= What you are asked to do =
Determine how many lines in the listing that follows include "Rana". Answer only with that number.

= The data =
◇ ◇ ◇

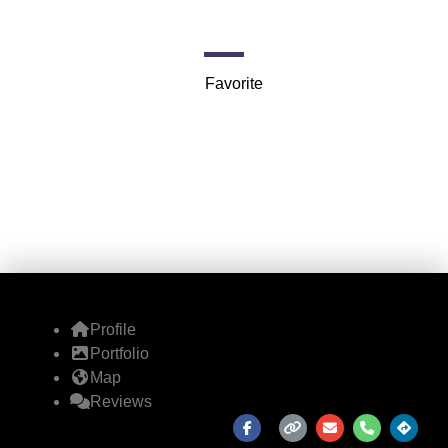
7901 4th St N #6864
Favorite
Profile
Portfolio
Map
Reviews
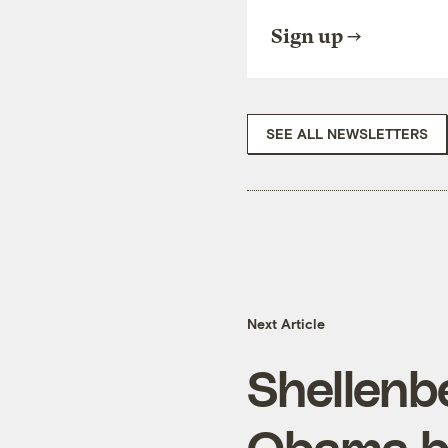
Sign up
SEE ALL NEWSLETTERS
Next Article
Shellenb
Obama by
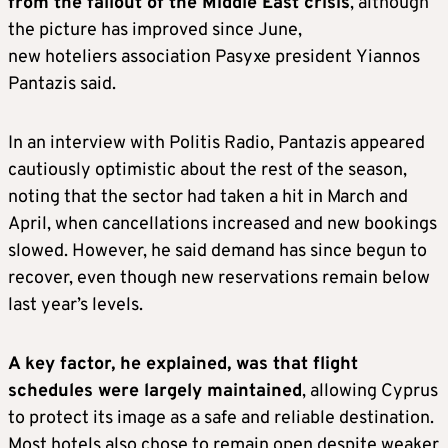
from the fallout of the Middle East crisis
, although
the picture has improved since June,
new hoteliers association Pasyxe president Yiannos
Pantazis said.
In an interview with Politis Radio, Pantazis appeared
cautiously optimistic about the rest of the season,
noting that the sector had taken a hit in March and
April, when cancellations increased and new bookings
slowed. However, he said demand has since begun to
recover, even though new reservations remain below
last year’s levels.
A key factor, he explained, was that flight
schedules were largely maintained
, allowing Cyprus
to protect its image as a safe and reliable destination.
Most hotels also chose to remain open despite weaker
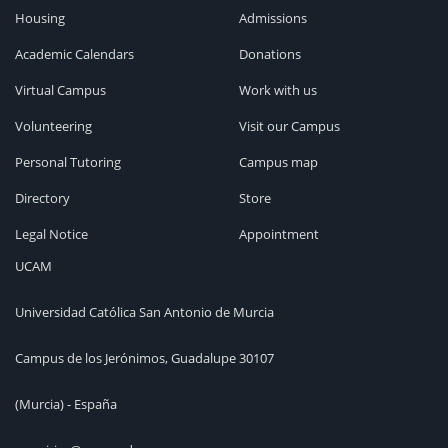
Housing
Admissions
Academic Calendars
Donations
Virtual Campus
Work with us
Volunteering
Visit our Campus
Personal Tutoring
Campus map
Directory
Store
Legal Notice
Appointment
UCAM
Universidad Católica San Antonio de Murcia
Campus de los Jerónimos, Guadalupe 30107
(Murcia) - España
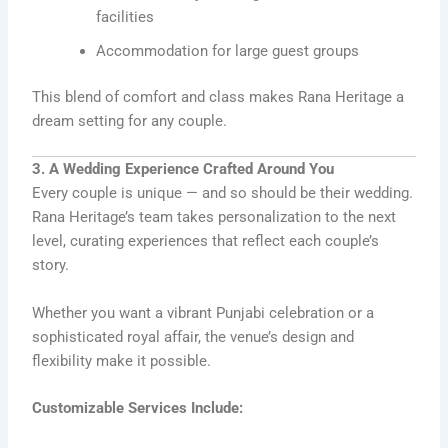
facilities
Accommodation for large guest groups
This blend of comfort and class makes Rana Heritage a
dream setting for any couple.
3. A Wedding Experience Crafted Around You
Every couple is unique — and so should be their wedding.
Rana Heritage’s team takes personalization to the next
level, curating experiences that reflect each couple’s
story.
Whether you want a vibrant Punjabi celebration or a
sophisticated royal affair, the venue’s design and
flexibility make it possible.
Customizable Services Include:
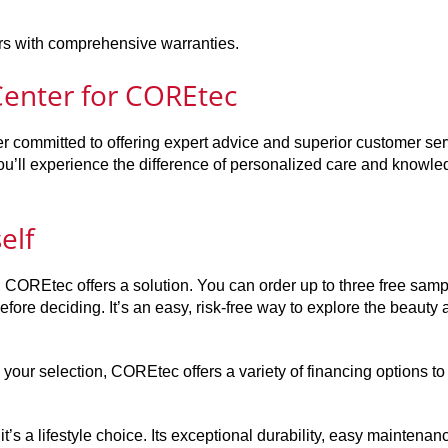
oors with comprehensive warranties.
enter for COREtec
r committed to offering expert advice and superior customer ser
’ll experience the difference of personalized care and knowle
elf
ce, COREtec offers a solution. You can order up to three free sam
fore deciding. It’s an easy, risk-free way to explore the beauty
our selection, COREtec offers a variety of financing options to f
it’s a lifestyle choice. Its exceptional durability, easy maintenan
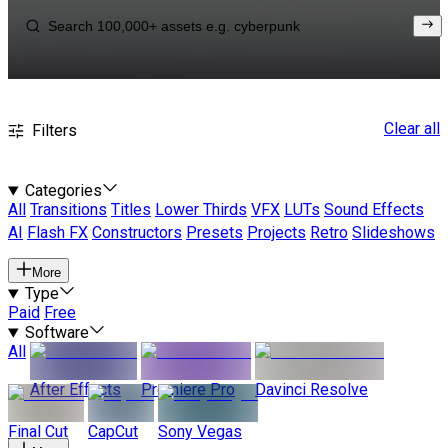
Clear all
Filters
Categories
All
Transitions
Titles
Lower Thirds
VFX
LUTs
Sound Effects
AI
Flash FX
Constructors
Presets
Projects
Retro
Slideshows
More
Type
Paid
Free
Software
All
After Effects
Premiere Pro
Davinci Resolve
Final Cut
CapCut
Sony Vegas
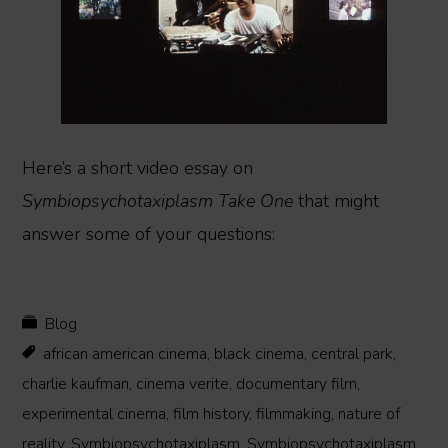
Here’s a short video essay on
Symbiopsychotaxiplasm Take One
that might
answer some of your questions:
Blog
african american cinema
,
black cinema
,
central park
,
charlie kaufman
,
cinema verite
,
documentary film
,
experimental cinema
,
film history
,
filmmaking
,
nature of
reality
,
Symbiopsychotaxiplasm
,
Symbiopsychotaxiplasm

◇ ◇ ◇

= Answer =
2